Directions:
Which of the lines below contain the string "تشکیل"? Copy each one.

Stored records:
%%
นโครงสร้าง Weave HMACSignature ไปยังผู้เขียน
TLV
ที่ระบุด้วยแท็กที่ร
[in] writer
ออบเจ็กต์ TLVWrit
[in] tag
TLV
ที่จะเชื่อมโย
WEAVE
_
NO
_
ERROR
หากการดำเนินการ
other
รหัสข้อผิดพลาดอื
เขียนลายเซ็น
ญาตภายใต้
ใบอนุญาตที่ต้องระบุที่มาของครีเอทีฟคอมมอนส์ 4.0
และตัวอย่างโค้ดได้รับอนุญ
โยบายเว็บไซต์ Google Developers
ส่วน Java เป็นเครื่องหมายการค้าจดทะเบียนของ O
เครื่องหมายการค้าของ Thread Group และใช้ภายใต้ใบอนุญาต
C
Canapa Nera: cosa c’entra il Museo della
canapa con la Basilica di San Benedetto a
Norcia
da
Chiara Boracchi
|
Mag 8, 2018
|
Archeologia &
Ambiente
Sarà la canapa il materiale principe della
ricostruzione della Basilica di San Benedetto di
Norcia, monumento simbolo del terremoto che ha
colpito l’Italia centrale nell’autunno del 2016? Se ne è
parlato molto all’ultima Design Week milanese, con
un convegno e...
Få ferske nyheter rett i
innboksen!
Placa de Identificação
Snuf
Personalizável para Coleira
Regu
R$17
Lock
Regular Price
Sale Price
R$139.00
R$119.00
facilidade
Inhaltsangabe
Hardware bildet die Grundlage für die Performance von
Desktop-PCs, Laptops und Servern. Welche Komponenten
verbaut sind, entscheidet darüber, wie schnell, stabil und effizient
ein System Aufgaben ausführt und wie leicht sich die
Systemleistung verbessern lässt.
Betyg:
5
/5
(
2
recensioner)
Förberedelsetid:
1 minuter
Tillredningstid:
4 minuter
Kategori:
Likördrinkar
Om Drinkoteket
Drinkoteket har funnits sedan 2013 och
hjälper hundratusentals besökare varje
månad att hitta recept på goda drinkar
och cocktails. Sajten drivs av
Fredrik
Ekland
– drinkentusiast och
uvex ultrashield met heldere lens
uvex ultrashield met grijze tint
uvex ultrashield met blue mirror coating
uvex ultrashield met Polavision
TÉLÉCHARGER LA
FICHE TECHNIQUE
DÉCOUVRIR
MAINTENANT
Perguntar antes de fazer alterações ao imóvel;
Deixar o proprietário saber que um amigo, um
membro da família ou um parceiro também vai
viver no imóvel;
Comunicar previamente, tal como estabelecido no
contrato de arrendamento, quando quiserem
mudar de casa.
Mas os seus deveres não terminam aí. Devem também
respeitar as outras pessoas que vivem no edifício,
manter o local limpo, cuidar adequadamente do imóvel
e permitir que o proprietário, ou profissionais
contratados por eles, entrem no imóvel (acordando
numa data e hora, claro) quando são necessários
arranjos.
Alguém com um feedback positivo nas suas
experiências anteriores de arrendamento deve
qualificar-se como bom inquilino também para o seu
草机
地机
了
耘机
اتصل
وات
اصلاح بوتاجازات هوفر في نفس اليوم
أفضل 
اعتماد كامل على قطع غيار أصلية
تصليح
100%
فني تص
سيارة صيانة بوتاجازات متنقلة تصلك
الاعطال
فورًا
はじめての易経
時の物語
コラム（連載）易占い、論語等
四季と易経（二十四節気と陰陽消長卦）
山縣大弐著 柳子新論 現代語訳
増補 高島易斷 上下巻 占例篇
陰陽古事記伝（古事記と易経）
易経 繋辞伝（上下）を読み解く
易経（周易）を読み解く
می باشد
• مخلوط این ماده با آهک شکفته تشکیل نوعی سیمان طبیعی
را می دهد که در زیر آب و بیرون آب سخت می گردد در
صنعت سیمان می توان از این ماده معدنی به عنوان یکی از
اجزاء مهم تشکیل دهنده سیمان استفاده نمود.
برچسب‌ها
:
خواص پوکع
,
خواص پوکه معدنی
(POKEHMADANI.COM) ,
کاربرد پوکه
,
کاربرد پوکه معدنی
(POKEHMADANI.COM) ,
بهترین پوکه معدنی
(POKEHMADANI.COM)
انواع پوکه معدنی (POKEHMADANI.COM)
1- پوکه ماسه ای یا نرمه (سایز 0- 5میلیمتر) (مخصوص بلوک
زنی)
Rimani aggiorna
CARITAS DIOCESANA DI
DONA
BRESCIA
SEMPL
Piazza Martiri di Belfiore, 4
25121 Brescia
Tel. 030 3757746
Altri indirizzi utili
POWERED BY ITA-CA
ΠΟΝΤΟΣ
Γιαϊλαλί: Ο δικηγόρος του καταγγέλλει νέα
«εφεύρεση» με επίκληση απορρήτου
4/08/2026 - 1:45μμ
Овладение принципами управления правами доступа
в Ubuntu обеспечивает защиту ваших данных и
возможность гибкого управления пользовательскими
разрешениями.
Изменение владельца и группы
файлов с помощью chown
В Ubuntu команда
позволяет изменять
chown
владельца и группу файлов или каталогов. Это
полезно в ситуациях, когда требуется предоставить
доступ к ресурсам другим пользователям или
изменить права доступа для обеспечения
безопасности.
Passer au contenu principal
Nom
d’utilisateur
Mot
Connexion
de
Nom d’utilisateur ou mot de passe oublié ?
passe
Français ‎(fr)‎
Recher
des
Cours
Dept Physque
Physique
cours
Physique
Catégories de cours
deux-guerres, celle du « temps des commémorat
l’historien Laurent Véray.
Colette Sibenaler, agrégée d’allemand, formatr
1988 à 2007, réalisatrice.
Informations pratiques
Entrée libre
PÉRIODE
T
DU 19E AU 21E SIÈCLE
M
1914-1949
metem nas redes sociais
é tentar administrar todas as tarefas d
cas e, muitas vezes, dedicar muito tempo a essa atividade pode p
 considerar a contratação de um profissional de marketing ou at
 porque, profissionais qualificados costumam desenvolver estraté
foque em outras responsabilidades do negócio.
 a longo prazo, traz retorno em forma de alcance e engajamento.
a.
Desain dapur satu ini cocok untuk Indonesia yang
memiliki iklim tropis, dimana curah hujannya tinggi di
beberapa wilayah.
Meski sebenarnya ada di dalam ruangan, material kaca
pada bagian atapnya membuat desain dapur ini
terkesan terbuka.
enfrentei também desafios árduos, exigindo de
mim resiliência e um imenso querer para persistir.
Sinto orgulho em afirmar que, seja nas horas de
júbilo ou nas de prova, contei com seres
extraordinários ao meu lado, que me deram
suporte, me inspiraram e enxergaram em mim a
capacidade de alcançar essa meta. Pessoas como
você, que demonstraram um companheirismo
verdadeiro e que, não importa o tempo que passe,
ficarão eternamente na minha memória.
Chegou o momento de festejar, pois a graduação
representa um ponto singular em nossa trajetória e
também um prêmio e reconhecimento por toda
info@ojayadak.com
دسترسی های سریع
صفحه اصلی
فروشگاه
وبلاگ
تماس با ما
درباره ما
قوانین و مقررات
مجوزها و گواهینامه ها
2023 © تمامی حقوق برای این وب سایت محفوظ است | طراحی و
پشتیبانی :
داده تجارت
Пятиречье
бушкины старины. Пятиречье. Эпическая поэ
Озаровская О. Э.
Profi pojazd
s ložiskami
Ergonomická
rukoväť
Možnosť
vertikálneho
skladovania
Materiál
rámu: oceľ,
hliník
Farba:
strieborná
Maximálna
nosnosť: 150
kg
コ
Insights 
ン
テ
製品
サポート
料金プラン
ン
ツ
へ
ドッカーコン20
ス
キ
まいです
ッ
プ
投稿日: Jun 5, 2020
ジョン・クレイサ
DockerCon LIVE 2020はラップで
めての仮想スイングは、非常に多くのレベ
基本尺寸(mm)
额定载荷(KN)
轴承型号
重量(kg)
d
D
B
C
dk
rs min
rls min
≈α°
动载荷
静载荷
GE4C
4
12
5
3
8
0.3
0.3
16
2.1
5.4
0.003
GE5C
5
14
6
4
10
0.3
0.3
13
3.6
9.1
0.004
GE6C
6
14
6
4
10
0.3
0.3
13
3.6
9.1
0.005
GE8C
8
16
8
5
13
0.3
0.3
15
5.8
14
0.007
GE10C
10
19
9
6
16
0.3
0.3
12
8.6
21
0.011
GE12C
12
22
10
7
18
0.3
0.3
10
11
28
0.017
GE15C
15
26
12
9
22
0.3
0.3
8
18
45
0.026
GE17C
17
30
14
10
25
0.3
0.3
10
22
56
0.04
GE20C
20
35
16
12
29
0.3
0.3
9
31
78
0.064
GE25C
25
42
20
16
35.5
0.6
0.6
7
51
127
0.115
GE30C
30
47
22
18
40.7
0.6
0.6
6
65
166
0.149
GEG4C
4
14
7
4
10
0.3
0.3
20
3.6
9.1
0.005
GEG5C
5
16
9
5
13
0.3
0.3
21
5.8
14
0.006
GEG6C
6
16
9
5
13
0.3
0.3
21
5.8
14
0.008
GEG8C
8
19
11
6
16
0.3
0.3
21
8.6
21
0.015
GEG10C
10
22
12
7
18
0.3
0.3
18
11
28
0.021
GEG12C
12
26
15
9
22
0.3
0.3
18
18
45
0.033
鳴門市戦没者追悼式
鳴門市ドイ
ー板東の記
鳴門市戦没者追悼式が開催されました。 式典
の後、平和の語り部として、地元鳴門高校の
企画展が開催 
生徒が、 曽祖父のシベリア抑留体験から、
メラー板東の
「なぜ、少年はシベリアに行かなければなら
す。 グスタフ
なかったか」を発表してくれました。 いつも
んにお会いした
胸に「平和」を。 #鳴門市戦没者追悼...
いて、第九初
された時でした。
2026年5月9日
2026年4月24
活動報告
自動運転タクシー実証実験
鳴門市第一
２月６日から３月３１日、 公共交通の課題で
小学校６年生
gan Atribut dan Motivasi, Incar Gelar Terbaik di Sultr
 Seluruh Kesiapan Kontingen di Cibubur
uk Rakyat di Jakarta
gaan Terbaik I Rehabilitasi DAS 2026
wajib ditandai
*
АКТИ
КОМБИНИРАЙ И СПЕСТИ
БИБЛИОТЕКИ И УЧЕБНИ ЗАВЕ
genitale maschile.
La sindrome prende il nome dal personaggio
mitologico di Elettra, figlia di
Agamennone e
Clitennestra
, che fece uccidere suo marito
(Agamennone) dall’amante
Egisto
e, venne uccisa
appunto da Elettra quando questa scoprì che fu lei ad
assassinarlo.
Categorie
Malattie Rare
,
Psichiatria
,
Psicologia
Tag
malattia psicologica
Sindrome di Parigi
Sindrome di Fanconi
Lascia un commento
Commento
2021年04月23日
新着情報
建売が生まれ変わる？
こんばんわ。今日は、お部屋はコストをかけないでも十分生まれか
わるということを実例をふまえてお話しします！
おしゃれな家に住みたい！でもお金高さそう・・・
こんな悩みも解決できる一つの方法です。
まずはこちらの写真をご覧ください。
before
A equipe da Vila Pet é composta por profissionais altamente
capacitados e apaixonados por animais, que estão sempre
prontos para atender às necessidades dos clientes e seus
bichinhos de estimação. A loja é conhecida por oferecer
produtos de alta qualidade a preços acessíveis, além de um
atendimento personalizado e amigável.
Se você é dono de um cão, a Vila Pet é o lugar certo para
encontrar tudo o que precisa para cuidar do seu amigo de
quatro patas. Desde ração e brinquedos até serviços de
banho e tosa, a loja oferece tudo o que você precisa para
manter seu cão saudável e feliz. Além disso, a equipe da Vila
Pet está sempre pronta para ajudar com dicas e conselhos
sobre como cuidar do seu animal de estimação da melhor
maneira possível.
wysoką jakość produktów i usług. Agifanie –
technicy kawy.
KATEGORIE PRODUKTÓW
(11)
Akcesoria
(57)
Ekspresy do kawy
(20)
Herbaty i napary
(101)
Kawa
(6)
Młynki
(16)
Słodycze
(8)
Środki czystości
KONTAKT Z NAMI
%%
Answer to the exercise:
• مخلوط این ماده با آهک شکفته تشکیل نوعی سیمان طبیعی
اجزاء مهم تشکیل دهنده سیمان استفاده نمود.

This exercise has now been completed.